Stored entries:
____________________

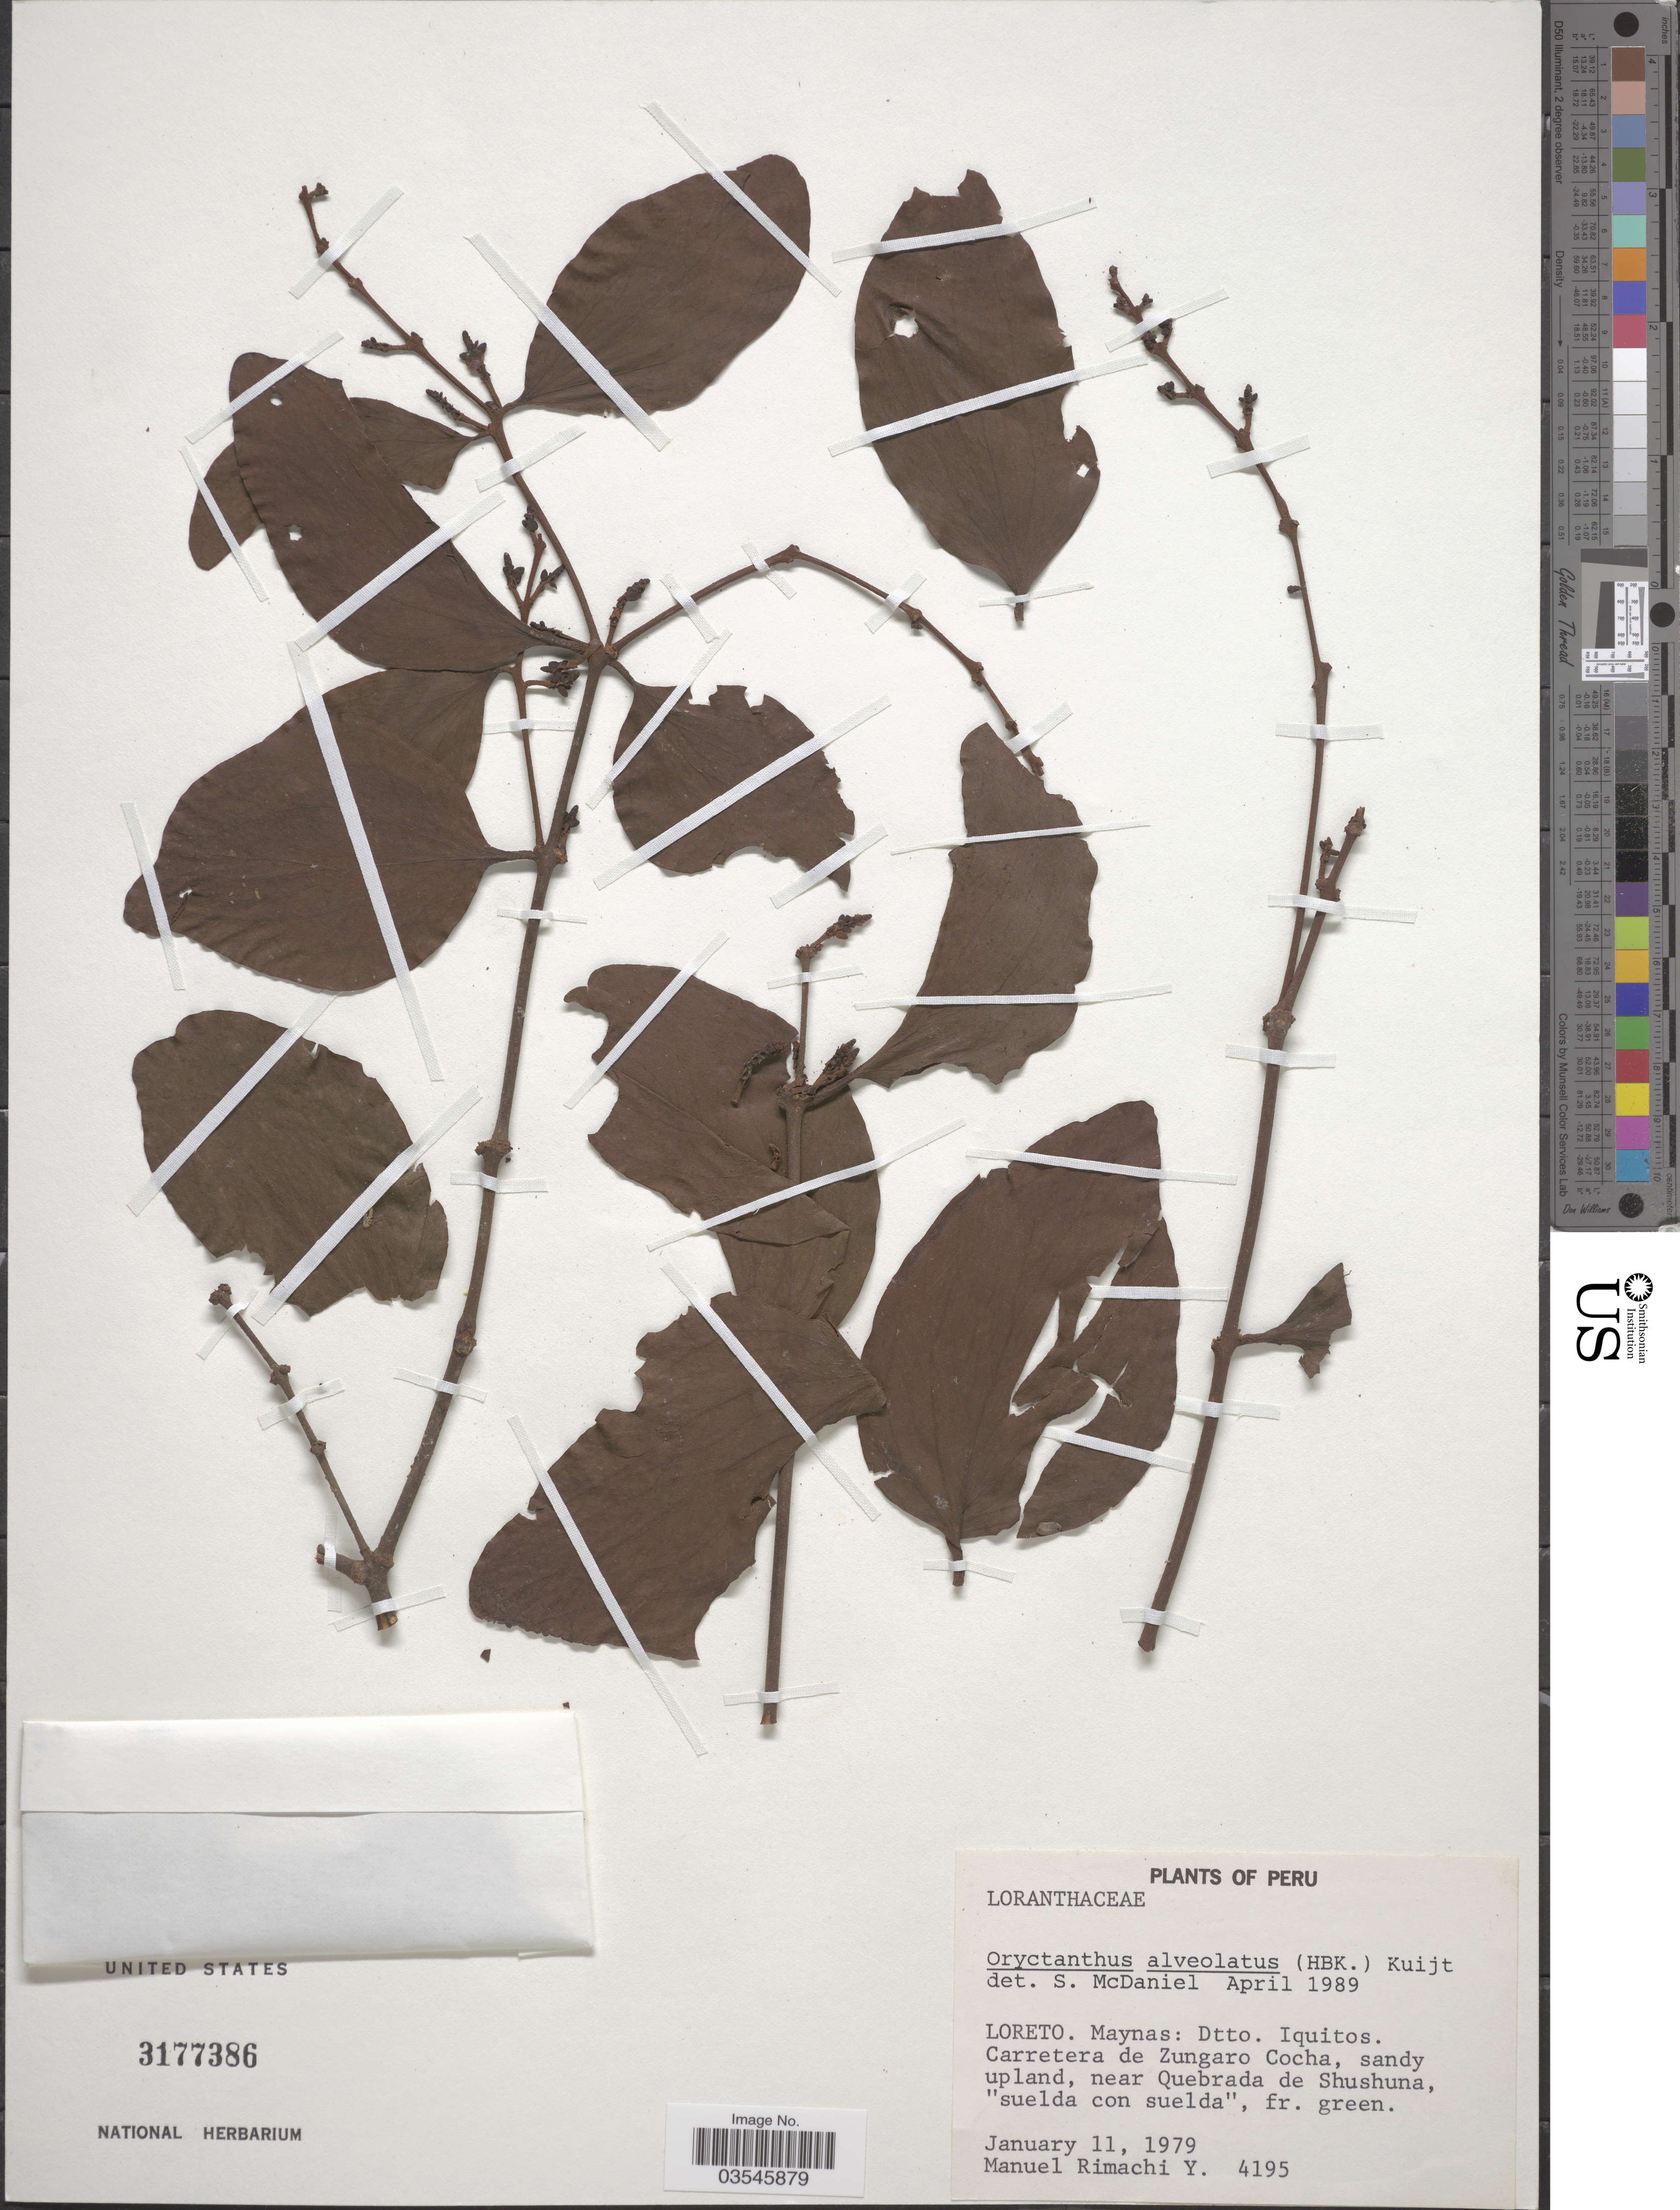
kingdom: Plantae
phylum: Tracheophyta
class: Magnoliopsida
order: Santalales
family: Loranthaceae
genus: Oryctanthus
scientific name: Oryctanthus alveolatus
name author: (Kunth) Kuijt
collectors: M. Rimachi Y.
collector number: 4195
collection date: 1979-01-11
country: Peru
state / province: Loreto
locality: Maynas: Dtto. Iquitos. Carretera de Zungaro Cocha, sandy upland, near Quebrada de Shushuna.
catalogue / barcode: US 3177386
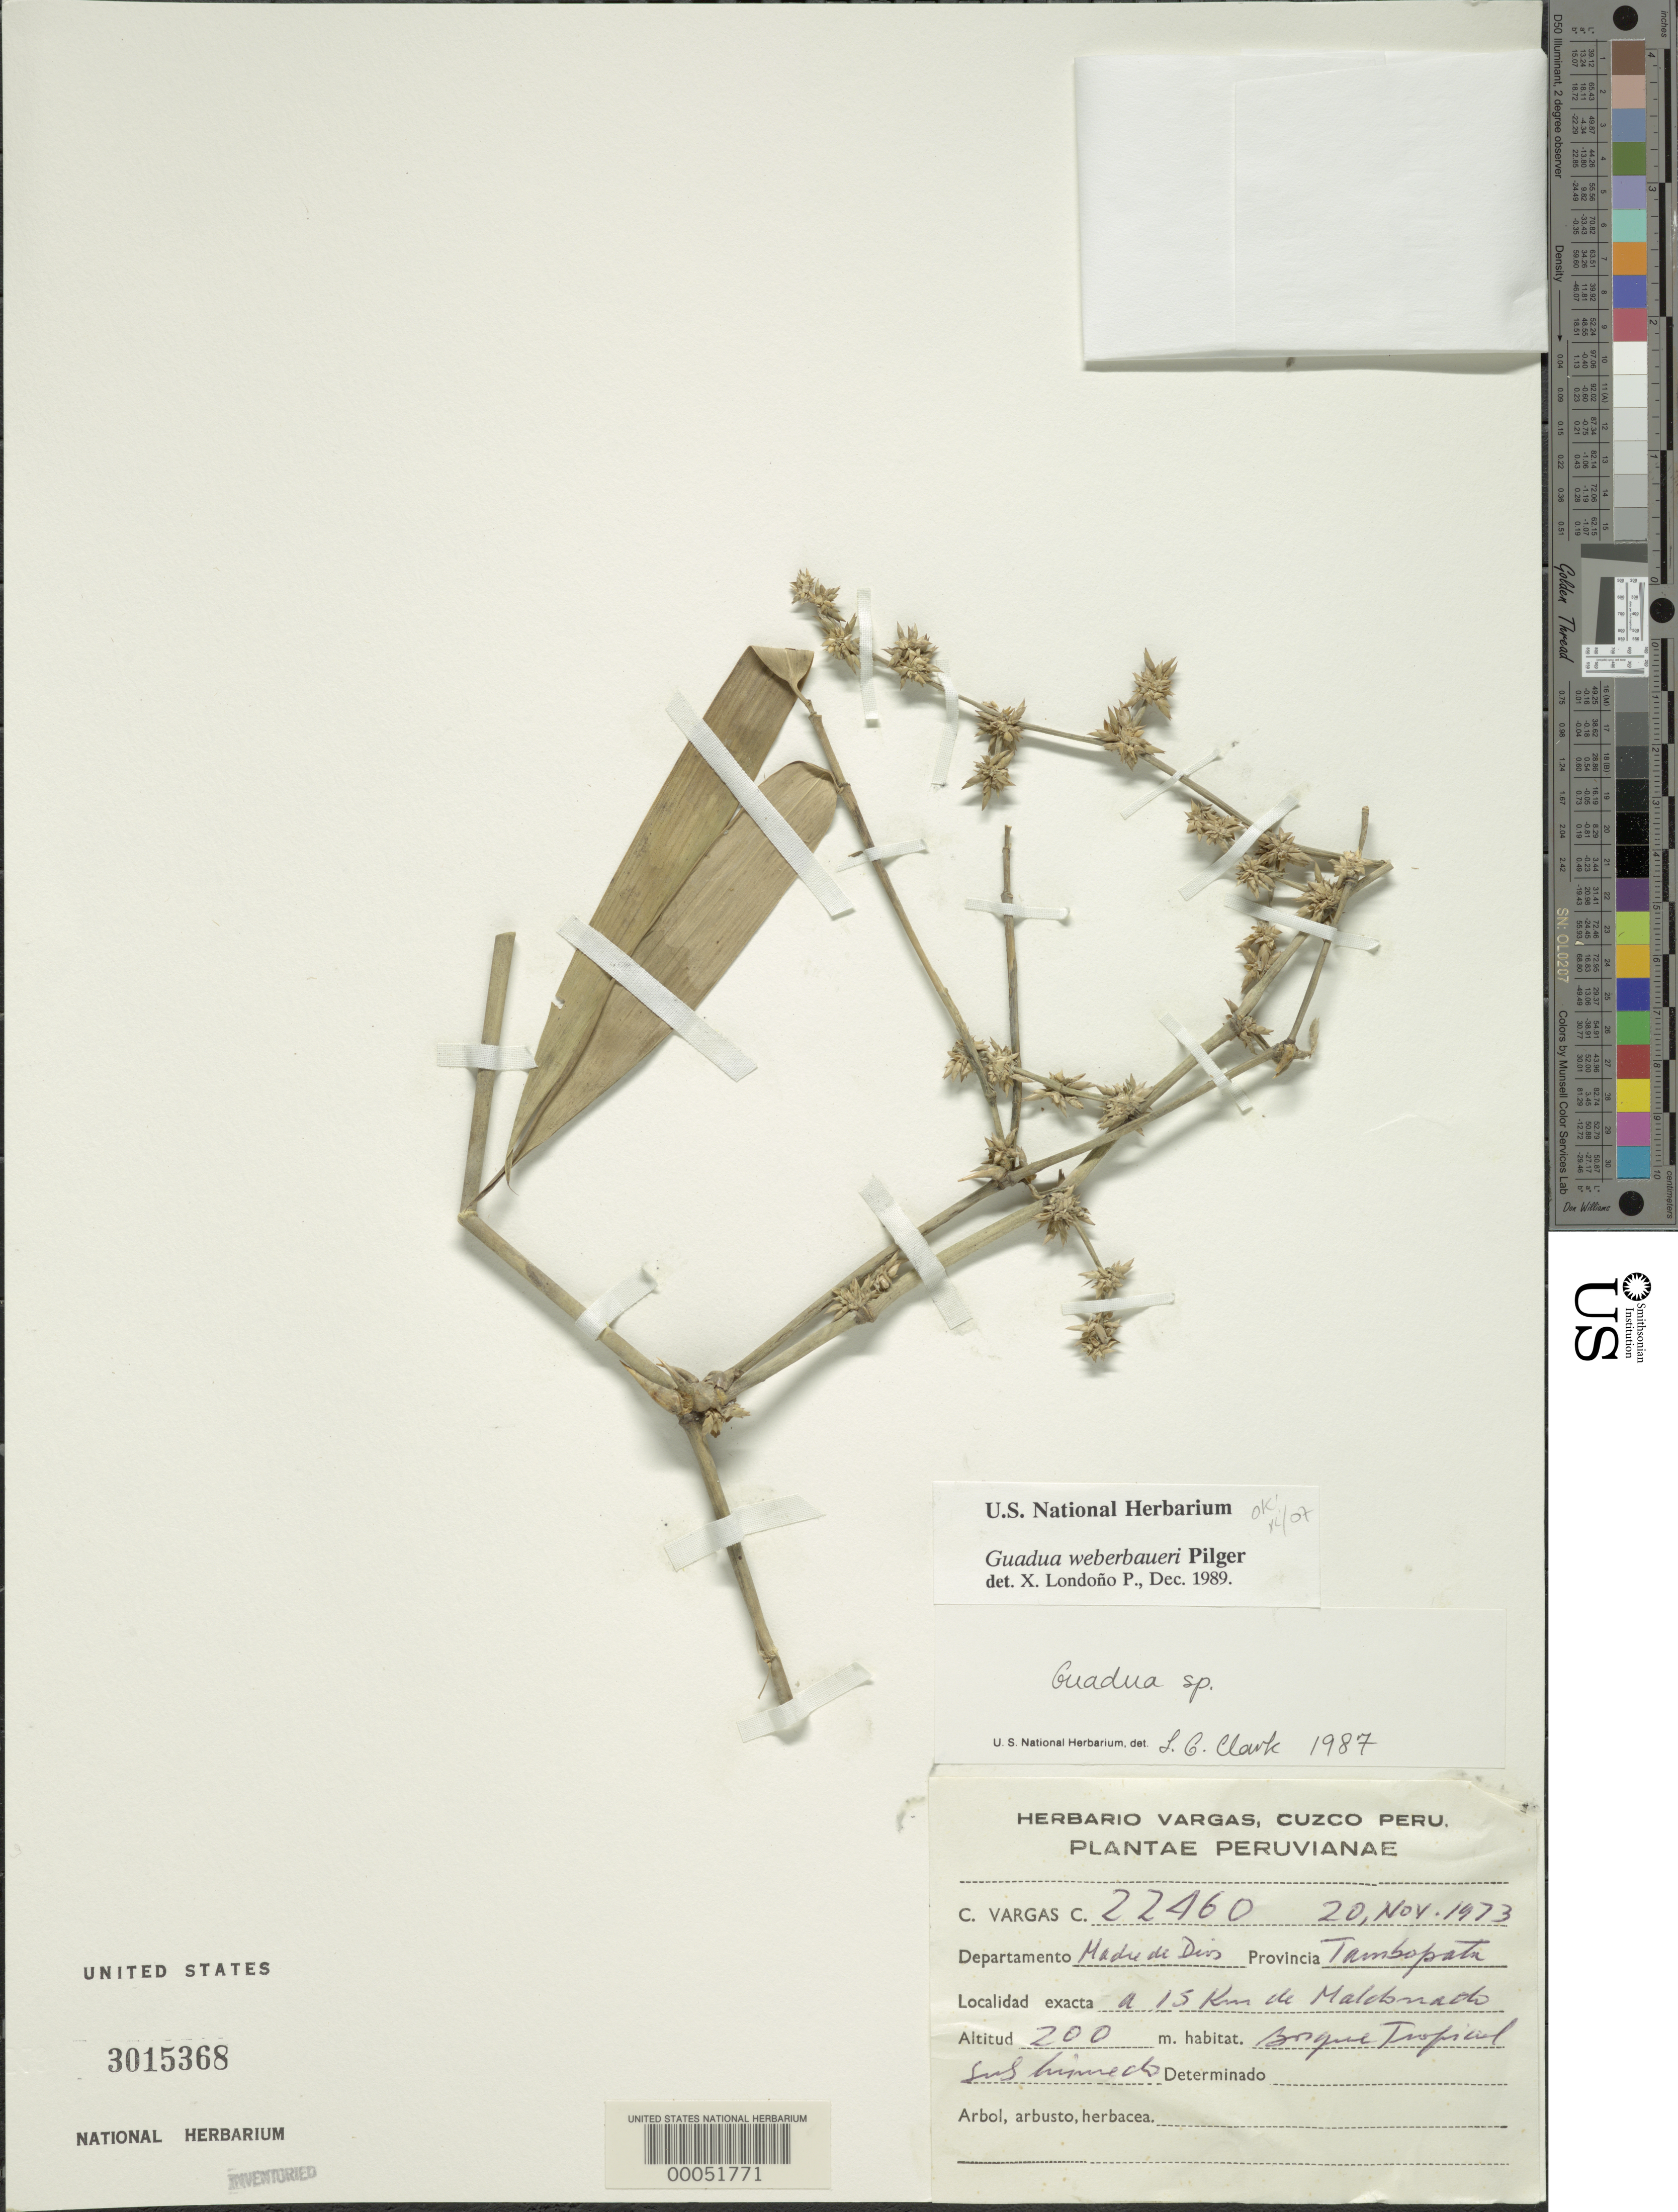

____________________

Short problem: Please write out the material above again with "site" substituted for "locality" and everything else kept the same. Omit the pictures.

Correct response:
kingdom: Plantae
phylum: Tracheophyta
class: Magnoliopsida
order: Santalales
family: Loranthaceae
genus: Oryctanthus
scientific name: Oryctanthus alveolatus
name author: (Kunth) Kuijt
collectors: M. Rimachi Y.
collector number: 4195
collection date: 1979-01-11
country: Peru
state / province: Loreto
site: Maynas: Dtto. Iquitos. Carretera de Zungaro Cocha, sandy upland, near Quebrada de Shushuna.
catalogue / barcode: US 3177386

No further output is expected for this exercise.